The FCC’s designated entity rules need to be revised before the TV incentive auction to ensure that small carriers at least have a shot at winning licenses, Panhandle Telephone Cooperative and Pine Belt Telephone Company said in a filing at the FCC. The small carriers told an aide to Commissioner Jessica Rosenworcel they are interested in buying 600 MHz licenses during the auction, but noted that the track record for small carriers was “dismal” in the recently completed AWS-3 auction. “Of the 70 qualified bidders in the auction, over half (38 or 54.3 percent) were rural telcos or rural telco affiliates, yet only 28.9 percent of the rural entities were successful in winning any licenses. Many rural bidders were completely shut out, and those that were successful won only 25 of 1,611 licenses (1.55 percent).” Despite some larger companies' use of “shell” companies as DEs to buy spectrum with bidding credits, fewer than half the successful rural telco bidders in the AWS-3 were able to qualify under DE rules as small businesses, the two carriers said. The filing was posted by the FCC Friday in docket 10-208.
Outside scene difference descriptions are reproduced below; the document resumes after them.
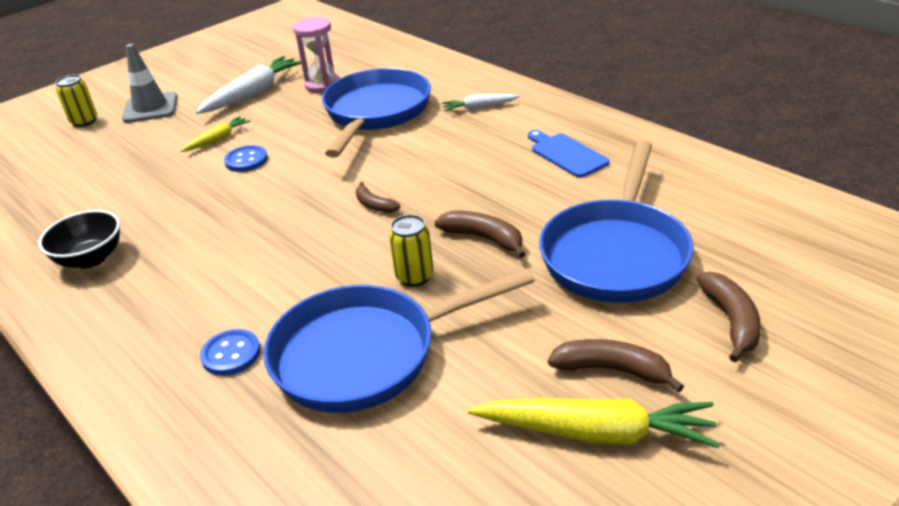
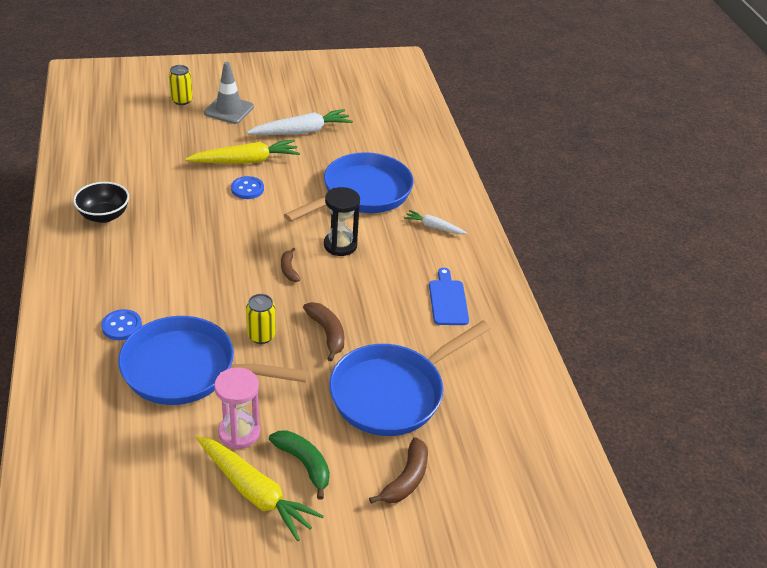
camera: 25 degrees right, 5 degrees up
yellow carrot [180,116,251,152] -> yellow carrot [185,140,300,164], size x1.84
pink hourglass [293,17,340,93] -> pink hourglass moved to [214,367,260,449]
brown banana [548,339,684,393] -> green banana [269,430,330,500]
none -> black hourglass [324,187,360,256]

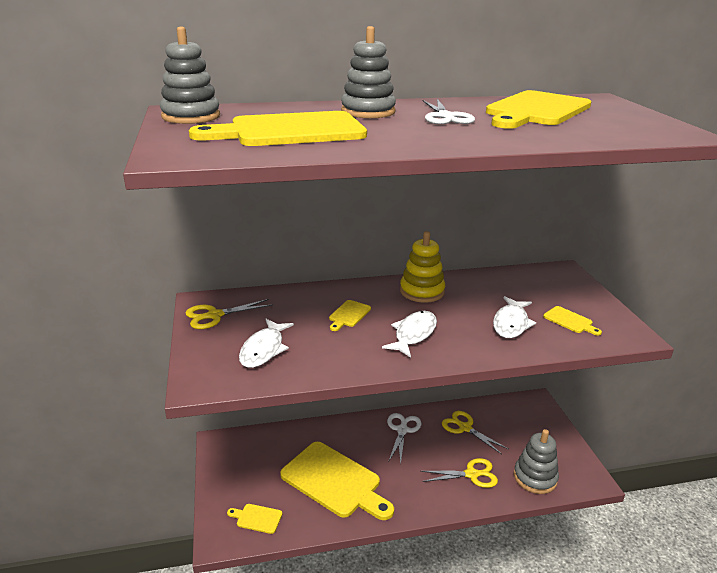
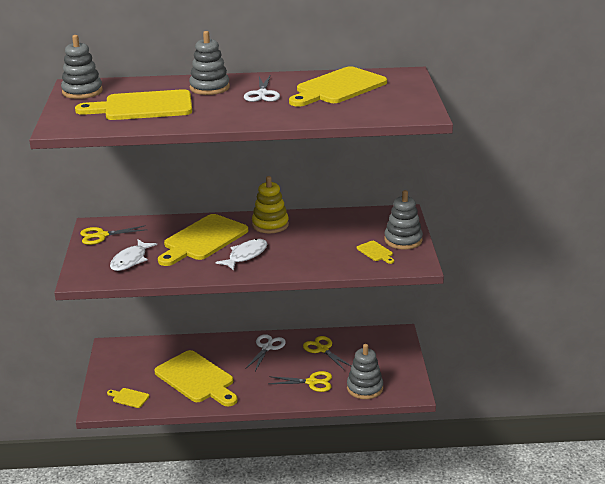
camera: 10 degrees right, 0 degrees up
yellow cutting board [329,300,371,331] -> yellow cutting board [158,214,248,266], size x2.35
white fish [493,296,536,338] -> none
none -> grey stacking toy [384,190,423,249]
Prospects remain good for two cybersecurity information sharing bills to pass the House later this week, but there’s still potential for a contentious debate over privacy and liability protection aspects of the bills, industry lawyers and lobbyists told us. The House is expected to vote on the Protecting Cyber Networks Act (HR-1560) on Wednesday and the National Cybersecurity Protection Advancement Act (HR-1731) on Thursday, said the office of House Majority Leader Kevin McCarthy, R-Calif. The House Intelligence Committee-passed HR-1560 focuses on private sector sharing with U.S. intelligence agencies, while the House Homeland Security Committee-passed HR-1731 would establish the Department of Homeland Security’s (DHS) National Cybersecurity and Communications Integration Center as the main federal civilian hub for information sharing. Both bills contain liability protection for companies that participate in the sharing programs the bills would establish.
The Occupational Safety and Health Administration sought comment Wednesday in a request for information (RFI) published in the Federal Register on cell tower safety (see 1410140172). In October, OSHA and the FCC conducted a joint workshop on the subject. Comments are due on the RFI June 15.